* INSTRUCTION: Begin at the line that contains "Film Festival af met eigen event" and stop after the line that contains "Bei rund 70.000", returning the lines of the data below in that range as a JSON list of strings, one string per line. Leave out blank lines and the pictures.

━━━━━ SOURCE RECORDS

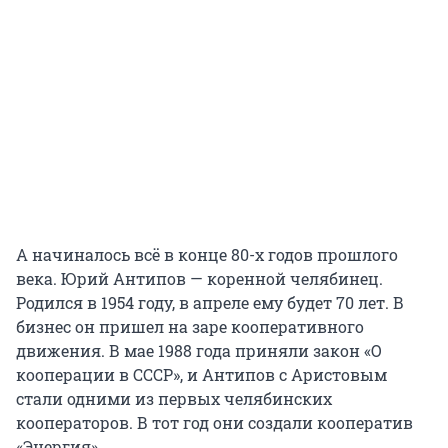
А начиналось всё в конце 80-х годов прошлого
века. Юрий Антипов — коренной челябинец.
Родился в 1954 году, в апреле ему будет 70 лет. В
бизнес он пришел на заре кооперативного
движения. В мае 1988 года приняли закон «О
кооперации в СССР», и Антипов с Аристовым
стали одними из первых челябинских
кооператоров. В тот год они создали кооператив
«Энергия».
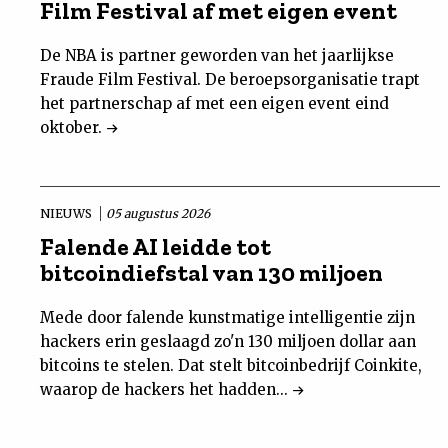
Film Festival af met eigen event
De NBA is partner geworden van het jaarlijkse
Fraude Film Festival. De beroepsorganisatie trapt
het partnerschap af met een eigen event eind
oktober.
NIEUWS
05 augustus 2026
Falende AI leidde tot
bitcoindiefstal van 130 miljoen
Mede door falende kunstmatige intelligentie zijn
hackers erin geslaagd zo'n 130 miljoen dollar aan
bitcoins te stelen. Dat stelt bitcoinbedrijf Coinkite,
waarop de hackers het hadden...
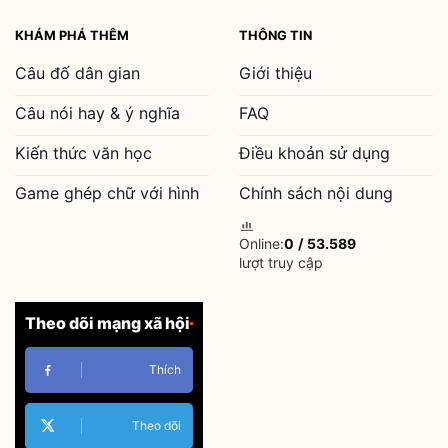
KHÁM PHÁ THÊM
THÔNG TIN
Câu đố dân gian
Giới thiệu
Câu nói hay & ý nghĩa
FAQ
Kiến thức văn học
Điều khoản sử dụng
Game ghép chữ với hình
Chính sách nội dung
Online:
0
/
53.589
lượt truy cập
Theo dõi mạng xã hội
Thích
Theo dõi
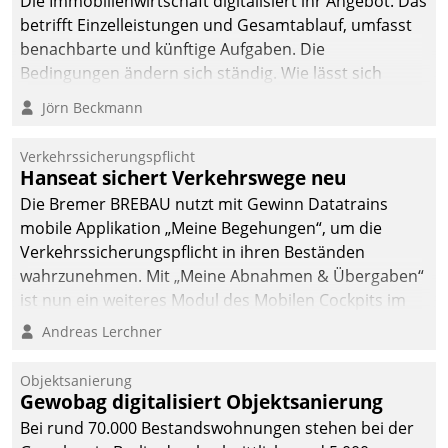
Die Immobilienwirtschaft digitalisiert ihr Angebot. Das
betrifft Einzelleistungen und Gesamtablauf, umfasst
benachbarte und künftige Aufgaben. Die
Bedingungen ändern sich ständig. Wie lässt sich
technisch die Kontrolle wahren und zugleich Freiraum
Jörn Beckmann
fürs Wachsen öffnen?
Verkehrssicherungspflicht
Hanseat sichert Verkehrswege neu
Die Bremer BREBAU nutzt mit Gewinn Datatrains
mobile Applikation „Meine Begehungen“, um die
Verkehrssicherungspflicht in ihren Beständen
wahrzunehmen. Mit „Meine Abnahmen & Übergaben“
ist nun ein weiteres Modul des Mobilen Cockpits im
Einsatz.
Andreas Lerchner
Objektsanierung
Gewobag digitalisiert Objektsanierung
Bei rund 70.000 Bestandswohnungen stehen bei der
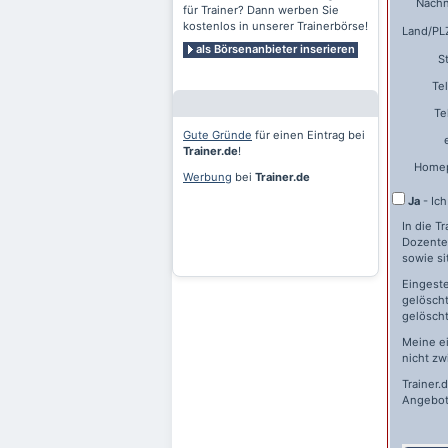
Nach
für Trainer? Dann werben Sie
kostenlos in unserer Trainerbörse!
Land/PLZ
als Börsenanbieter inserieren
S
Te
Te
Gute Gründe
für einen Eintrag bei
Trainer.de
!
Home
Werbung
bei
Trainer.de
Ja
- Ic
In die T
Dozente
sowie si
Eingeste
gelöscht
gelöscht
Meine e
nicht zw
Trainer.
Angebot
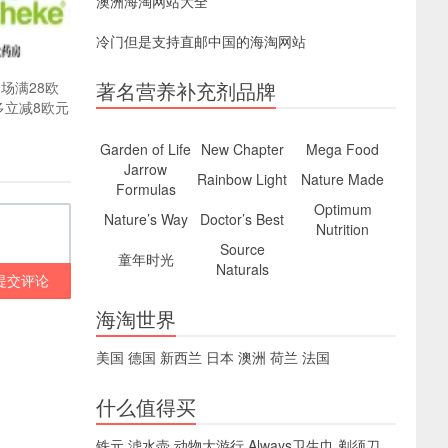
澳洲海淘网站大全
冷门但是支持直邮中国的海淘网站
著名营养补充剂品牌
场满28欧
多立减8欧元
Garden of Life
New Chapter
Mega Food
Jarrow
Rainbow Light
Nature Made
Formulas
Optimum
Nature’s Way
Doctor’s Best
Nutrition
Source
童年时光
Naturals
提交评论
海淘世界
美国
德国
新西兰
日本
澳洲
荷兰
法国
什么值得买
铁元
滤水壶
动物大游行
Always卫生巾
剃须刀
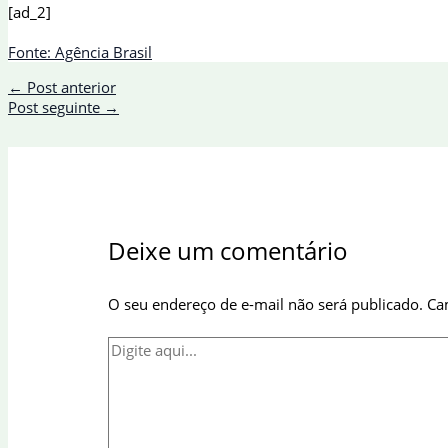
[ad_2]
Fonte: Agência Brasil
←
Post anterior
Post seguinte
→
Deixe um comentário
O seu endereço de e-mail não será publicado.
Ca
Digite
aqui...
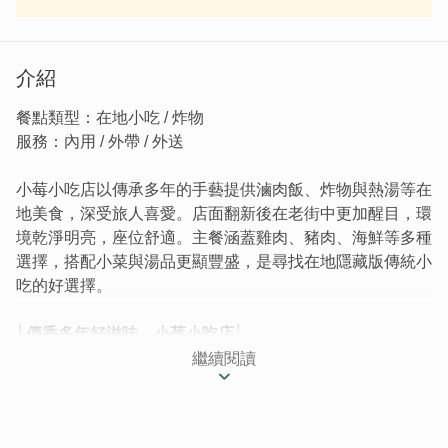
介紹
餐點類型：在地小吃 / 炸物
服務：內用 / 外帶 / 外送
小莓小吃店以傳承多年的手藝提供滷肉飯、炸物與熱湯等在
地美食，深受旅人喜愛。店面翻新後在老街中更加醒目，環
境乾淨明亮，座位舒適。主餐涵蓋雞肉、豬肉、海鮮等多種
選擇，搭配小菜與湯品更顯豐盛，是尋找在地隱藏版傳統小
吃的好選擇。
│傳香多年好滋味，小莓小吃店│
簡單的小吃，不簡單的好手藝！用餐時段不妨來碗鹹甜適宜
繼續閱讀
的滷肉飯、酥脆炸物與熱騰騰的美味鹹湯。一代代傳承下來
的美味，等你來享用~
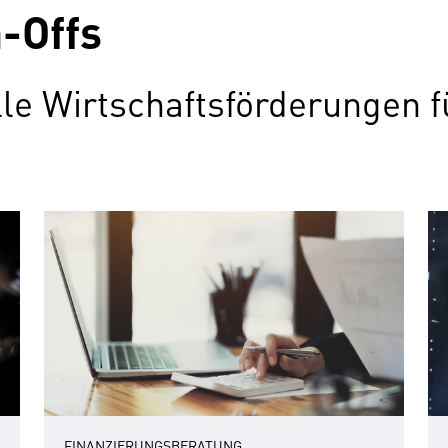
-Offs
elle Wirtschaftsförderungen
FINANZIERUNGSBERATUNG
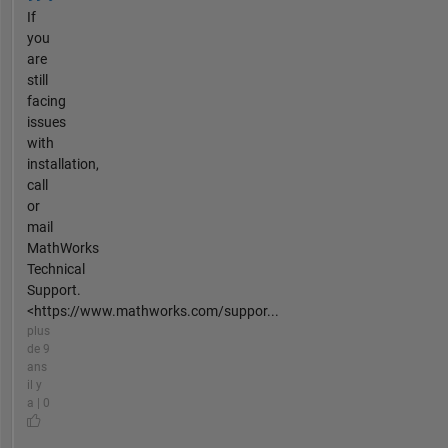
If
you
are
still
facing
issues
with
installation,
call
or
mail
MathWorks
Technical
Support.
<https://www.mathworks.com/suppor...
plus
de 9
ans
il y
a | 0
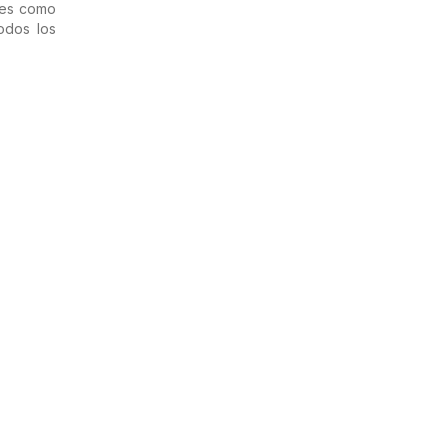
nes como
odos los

━━━━━━━━━━

* ANSWER:
[
  "Film Festival af met eigen event",
  "De NBA is partner geworden van het jaarlijkse",
  "Fraude Film Festival. De beroepsorganisatie trapt",
  "het partnerschap af met een eigen event eind",
  "oktober.",
  "NIEUWS",
  "05 augustus 2026",
  "Falende AI leidde tot",
  "bitcoindiefstal van 130 miljoen",
  "Mede door falende kunstmatige intelligentie zijn",
  "hackers erin geslaagd zo'n 130 miljoen dollar aan",
  "bitcoins te stelen. Dat stelt bitcoinbedrijf Coinkite,",
  "waarop de hackers het hadden...",
  "KHÁM PHÁ THÊM",
  "THÔNG TIN",
  "Câu đố dân gian",
  "Giới thiệu",
  "Câu nói hay & ý nghĩa",
  "FAQ",
  "Kiến thức văn học",
  "Điều khoản sử dụng",
  "Game ghép chữ với hình",
  "Chính sách nội dung",
  "Online:",
  "0",
  "/",
  "53.589",
  "lượt truy cập",
  "Theo dõi mạng xã hội",
  "Thích",
  "Theo dõi",
  "Die Immobilienwirtschaft digitalisiert ihr Angebot. Das",
  "betrifft Einzelleistungen und Gesamtablauf, umfasst",
  "benachbarte und künftige Aufgaben. Die",
  "Bedingungen ändern sich ständig. Wie lässt sich",
  "technisch die Kontrolle wahren und zugleich Freiraum",
  "Jörn Beckmann",
  "fürs Wachsen öffnen?",
  "Verkehrssicherungspflicht",
  "Hanseat sichert Verkehrswege neu",
  "Die Bremer BREBAU nutzt mit Gewinn Datatrains",
  "mobile Applikation „Meine Begehungen“, um die",
  "Verkehrssicherungspflicht in ihren Beständen",
  "wahrzunehmen. Mit „Meine Abnahmen & Übergaben“",
  "ist nun ein weiteres Modul des Mobilen Cockpits im",
  "Einsatz.",
  "Andreas Lerchner",
  "Objektsanierung",
  "Gewobag digitalisiert Objektsanierung",
  "Bei rund 70.000 Bestandswohnungen stehen bei der"
]